Director of DevOps

Kipu Systems•Salt Lake City, UT

About The Position

We’re looking for a Director of DevOps and CloudOps to own the reliability, security, and scalability of Kipu’s platform infrastructure across AWS and Azure. You’ll lead the team responsible for keeping our systems running, our deployments fast and safe, and our infrastructure ready to support the next phase of Kipu’s growth. This is a hands-on leadership role—you write scripts, build automation, maintain and upgrade internal tools, and architect solutions alongside your team every day. Kipu is the leading technology platform for behavioral health, operating in a HIPAA-regulated environment where uptime and data security are non-negotiable. You’ll manage two established teams and individual contributors—approximately 13 engineers across DevOps Engineering, DevOps Production Support, and specialized infrastructure roles. A critical part of this role is enabling the broader engineering organization: multiple product teams are spinning up new services at a fast pace, and your team is responsible for standing up all CI/CD pipelines, container orchestration (Kubernetes, AWS ECS), cloud infrastructure, and observability for every new service that ships. You’ll partner closely with engineering, product, and security to ensure our cloud infrastructure is a competitive advantage, not a constraint.

▶ [Provided information]
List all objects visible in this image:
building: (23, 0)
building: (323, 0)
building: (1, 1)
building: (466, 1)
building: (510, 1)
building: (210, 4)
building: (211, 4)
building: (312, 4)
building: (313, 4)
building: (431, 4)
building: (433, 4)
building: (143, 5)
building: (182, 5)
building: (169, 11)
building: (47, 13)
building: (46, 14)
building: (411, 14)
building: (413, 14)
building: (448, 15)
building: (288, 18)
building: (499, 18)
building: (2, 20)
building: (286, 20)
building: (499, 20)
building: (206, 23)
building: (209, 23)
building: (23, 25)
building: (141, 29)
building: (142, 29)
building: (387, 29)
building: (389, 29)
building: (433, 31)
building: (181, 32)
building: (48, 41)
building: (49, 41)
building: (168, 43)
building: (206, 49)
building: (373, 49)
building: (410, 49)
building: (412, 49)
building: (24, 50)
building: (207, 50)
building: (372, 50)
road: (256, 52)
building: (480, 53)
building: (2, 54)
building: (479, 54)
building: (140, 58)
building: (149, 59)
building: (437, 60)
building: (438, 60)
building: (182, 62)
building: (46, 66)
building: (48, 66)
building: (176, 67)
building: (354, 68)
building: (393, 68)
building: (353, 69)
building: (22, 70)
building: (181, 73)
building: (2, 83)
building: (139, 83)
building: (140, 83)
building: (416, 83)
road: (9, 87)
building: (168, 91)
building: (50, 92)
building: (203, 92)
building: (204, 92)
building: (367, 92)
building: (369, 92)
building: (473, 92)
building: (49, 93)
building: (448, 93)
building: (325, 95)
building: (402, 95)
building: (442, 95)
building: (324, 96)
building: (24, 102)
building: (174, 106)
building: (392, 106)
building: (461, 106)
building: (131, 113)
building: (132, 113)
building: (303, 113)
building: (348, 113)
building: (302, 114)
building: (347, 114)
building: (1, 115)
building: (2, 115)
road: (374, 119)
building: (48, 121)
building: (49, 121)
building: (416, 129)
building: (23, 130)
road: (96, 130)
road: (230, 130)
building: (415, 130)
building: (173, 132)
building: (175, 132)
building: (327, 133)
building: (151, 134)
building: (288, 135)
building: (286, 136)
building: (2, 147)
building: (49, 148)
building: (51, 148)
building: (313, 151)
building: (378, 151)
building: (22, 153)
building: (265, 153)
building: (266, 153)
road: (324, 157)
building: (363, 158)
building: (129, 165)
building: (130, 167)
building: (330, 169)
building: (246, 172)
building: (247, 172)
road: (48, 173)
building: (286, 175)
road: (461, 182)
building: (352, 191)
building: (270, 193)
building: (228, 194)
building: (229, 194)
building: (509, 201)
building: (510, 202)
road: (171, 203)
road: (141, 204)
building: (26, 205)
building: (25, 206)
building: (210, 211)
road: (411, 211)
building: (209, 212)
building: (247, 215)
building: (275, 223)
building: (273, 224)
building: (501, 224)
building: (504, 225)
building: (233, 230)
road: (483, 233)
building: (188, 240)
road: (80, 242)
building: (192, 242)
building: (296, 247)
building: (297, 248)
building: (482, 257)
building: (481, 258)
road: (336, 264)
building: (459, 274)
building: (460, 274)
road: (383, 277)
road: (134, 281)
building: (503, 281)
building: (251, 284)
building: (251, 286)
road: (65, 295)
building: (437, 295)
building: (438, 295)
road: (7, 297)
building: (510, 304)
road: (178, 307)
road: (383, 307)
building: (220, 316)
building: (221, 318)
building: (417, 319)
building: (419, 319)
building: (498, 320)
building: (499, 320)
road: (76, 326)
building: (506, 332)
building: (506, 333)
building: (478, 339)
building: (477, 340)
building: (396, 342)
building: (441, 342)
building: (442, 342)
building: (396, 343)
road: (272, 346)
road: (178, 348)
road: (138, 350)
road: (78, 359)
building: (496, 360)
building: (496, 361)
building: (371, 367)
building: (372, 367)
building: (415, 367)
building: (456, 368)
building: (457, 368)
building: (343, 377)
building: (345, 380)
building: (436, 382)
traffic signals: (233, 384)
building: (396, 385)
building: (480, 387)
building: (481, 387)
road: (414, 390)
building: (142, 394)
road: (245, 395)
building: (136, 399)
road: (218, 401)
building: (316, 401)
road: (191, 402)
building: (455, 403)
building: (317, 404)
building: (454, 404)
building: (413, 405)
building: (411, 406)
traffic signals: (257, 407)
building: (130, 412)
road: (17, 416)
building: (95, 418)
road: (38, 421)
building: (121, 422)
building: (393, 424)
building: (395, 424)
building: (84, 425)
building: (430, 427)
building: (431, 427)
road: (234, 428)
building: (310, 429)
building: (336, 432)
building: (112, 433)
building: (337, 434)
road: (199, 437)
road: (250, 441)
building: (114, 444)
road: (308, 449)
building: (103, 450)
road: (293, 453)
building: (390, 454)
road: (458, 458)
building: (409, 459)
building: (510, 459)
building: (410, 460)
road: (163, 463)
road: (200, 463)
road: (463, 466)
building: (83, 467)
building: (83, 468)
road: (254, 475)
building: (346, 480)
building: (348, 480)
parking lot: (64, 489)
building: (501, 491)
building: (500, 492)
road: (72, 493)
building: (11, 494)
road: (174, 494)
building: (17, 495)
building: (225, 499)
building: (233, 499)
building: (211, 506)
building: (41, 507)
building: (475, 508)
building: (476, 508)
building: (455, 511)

▶ [Actions to take]
A) According to the Director of DevOps job posting, about how many engineers would the person in this role manage?
B) Carry on the Director of DevOps job posting from the point where it stops.

▶ [Solved problems]
A) Approximately 13 engineers, across DevOps Engineering, DevOps Production Support, and specialized infrastructure roles.

B)
Requirements

8+ years of experience in DevOps, CloudOps, SRE, or infrastructure engineering, with at least 3 years leading teams.
Deep expertise in AWS (EC2, ECS/EKS, RDS, S3, Lambda, VPC, IAM, CloudWatch, Secrets Manager), including networking, compute, storage, and cost optimization.
Strong background in CI/CD pipeline design, release engineering, and deployment automation.
Experience operating infrastructure in a HIPAA-compliant or similarly regulated environment.
Proven track record building and maintaining observability stacks (monitoring, alerting, logging, tracing).
Infrastructure-as-code fluency: Terraform (required), AWS CDK, with familiarity in CloudFormation or Pulumi. Experience with configuration management tools (Ansible preferred).
Experience managing containerized workloads at scale (Kubernetes, ECS, or similar).
Demonstrated ability to recruit, develop, and retain strong infrastructure engineering talent.
Working experience with Azure cloud services (Azure DevOps, AKS, Azure Monitor, or equivalent).
Strong scripting, coding, and automation skills in Python and Bash—you write code daily, not occasionally.
Experience building, maintaining, and upgrading internal tools and applications.
Experience with security risk management, vulnerability remediation, and compliance-driven patching across cloud infrastructure at scale.
Demonstrated ability to manage managers and lead through others while remaining technically engaged.
High personal integrity, strong work ethic, and a commitment to doing the right thing under pressure.

Nice To Haves

Experience with Azure, particularly in a multi-cloud or hybrid environment.
Healthcare SaaS or multi-tenant platform experience.
SOC 2 or HITRUST audit experience, including evidence collection and control implementation.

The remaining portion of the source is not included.